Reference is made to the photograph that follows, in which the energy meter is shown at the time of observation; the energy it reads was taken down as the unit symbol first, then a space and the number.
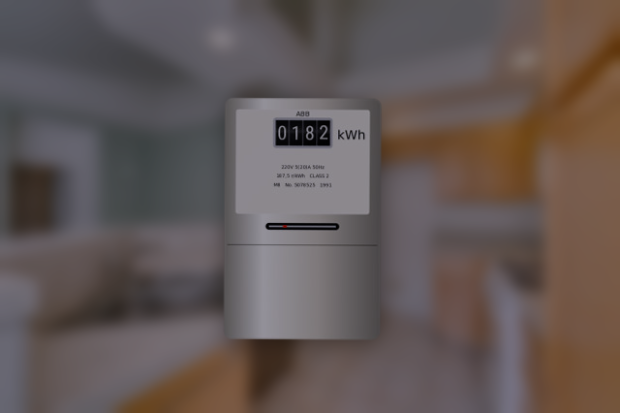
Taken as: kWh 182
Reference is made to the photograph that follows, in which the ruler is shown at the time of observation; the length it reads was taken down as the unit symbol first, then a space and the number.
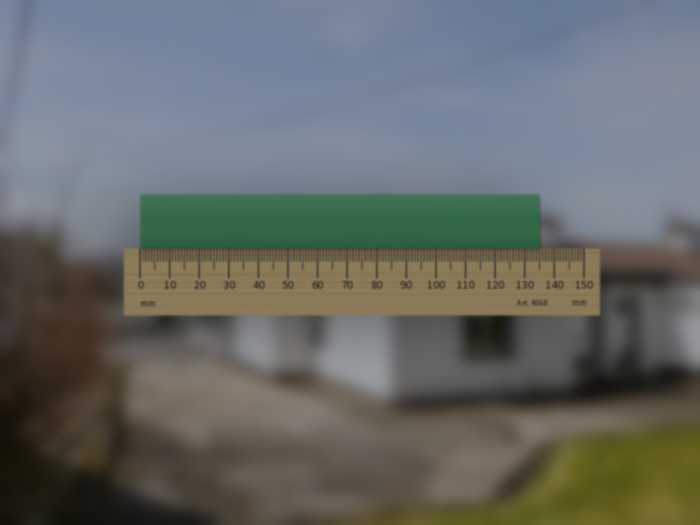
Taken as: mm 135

*-*-*

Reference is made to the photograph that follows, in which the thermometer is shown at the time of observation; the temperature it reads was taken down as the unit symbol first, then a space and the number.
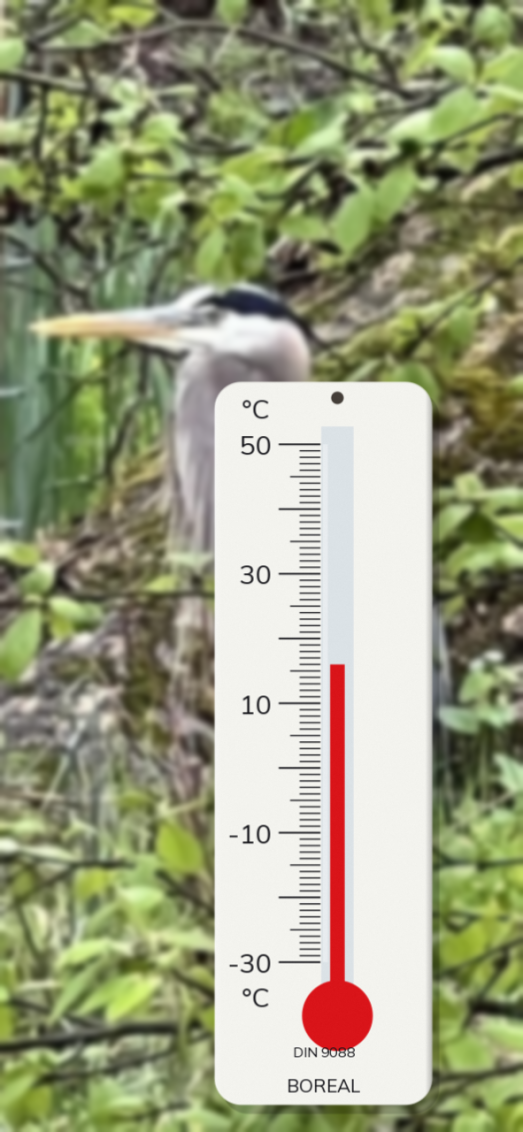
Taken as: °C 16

*-*-*

- **What is needed**: Please write out again the listing lines, starting with the line with "which the thermometer" and going on through the line with "Taken as: °C 16", with "thermometer" replaced by "dial thermometer" and all else unchanged. Leave the pictures out.

- **Solution**:
Reference is made to the photograph that follows, in which the dial thermometer is shown at the time of observation; the temperature it reads was taken down as the unit symbol first, then a space and the number.
Taken as: °C 16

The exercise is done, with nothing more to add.